Rebellion wars in his eyes. And after the way I acted, I can’t blame him. Which only makes it more frustrating.

My head throbs from the strain I put my body through. I rub my temples and take a deep, slow breath as I study the lines of his face—a face I know so well I can recall every detail from memory. Fear is etched in every feature, making him look older. Pained.

I’ve been ordered to make him trust me, but in that moment I’m surprised to realize I want him to trust me.

“Please, Vane. I need you to come with me.” My eyes hold his as I take a cautious step toward him. I reach out and let my fingers brush down his arm. He flinches but doesn’t pull away—even when I take his hand.

His skin feels smooth and warm, and my fingers tingle as they absorb his heat.

Strange.

It’s been years since I’ve touched anyone. My body must not know how to respond.

Vane stares at our hands, the fear in his face fading into uncertainty. “Is it safe?”

“Completely.”

“Is it far away?”

“We can walk there.”

“And you promise you’ll explain everything?”

“Everything.”

His eyes challenge me. Dare me to break my promise. He doesn’t understand it’s part of my job to tell him everything. But he will soon enough.

I pull him toward the window.

“Wait—we’re going out that way?”

“I can’t exactly walk out the front door—especially in this.” I point to my tiny blue-black dress.

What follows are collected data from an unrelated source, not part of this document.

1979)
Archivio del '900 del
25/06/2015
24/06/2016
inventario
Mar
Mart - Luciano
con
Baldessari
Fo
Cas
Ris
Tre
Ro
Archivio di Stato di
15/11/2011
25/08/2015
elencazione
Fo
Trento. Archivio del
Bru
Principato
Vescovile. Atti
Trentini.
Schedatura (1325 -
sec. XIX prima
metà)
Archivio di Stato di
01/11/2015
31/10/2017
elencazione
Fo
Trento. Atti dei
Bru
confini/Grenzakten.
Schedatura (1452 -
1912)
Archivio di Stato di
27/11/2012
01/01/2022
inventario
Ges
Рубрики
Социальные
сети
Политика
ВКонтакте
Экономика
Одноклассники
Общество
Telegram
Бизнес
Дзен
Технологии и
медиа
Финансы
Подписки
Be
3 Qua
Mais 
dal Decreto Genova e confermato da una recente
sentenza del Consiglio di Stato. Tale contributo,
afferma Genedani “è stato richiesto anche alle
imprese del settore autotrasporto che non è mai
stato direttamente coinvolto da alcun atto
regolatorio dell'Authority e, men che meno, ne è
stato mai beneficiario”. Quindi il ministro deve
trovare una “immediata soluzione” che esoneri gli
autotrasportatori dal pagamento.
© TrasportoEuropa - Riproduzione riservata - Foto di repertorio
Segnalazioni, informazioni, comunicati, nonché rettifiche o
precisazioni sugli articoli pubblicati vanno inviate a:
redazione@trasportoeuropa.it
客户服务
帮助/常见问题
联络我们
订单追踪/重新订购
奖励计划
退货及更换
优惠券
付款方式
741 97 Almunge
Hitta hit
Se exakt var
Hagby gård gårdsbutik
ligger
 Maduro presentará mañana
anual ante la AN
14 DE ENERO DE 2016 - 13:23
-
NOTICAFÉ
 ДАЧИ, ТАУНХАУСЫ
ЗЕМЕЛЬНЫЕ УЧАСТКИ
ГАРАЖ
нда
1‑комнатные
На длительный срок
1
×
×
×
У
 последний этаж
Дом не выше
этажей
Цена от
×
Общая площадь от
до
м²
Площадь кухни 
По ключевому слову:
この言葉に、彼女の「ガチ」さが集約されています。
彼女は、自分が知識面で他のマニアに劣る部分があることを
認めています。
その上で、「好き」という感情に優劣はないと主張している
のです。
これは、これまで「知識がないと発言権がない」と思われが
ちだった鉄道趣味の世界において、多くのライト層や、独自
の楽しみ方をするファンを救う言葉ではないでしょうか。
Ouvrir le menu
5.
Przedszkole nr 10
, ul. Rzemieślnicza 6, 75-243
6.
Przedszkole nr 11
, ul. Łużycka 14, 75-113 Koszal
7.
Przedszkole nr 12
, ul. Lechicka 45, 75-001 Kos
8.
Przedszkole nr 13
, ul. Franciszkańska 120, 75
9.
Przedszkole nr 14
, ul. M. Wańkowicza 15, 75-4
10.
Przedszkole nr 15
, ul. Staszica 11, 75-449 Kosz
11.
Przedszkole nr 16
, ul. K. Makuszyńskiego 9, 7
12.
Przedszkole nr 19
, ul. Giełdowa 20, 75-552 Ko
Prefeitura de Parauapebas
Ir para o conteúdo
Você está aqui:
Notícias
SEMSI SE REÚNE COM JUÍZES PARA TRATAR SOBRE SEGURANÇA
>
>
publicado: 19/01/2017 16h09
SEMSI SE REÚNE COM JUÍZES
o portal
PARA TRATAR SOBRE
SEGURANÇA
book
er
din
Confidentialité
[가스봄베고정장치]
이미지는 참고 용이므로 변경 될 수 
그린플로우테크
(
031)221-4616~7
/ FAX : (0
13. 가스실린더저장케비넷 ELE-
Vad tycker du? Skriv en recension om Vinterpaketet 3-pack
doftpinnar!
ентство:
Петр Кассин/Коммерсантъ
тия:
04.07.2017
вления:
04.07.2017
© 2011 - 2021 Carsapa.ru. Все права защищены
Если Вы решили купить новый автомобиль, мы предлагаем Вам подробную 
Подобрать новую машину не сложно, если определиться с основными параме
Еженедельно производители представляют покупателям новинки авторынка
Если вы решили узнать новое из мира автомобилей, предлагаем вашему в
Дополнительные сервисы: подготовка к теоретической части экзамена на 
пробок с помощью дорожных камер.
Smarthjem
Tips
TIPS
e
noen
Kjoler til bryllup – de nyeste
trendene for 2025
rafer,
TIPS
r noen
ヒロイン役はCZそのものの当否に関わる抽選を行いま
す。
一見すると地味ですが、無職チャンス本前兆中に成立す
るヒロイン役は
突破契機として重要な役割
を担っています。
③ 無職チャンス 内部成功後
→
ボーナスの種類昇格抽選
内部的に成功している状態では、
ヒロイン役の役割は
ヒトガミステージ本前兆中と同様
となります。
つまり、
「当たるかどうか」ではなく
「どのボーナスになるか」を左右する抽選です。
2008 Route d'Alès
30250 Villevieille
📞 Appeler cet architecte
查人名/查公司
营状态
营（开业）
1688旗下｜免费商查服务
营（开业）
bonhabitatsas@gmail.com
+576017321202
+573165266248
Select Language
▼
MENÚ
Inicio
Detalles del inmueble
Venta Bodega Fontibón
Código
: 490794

It seemed revealing earlier, when I was alone. Now, in the light of his room, with his eyes trailing over me, I feel almost naked.

Especially when he grins and says, “Yeah, my mom definitely wouldn’t approve.”

I drop his hand and fold my arms across my chest. I’d almost forgotten how obnoxious he can be. “Let’s go.”

I leap through the window without looking back. It isn’t a far fall—the house only has one story—but there’s an unfamiliar ache in my joints when my feet hit the ground.

The water.

I bite my lip, taking deep breaths to remain calm as Vane heaves himself out the window. He yelps as his arm catches the thorns of the pyracantha. I roll my eyes.

“My home is this way,” I say, dashing across the open lawn. It’s the only part of the yard where the moonlight’s bright enough for us to be seen, so we have to move quickly until we reach the towering date palms of the grove that borders the house on all sides.

A soft Southerly revives me as I run. Caressing my face. Drying the last of my tears. The wind can’t lighten the extra weight I carry from the water, but it eases my headache. Vane matches my pace stride for stride. Whether that means he’s stronger than I thought or I’m weaker than I feared, I can’t tell.

Deeper and deeper we head into the trees. The air is sweet with the aroma of their sticky fruit, and I can feel fallen dates squishing between my bare toes. At least, I hope they’re dates. The night is anything but silent, and all manner of giant insects chirp and skitter around us. This place is infested—not the kind of location I would’ve chosen for a home. But my options were limited.

A few minutes more and the pale walls of my shelter come into view.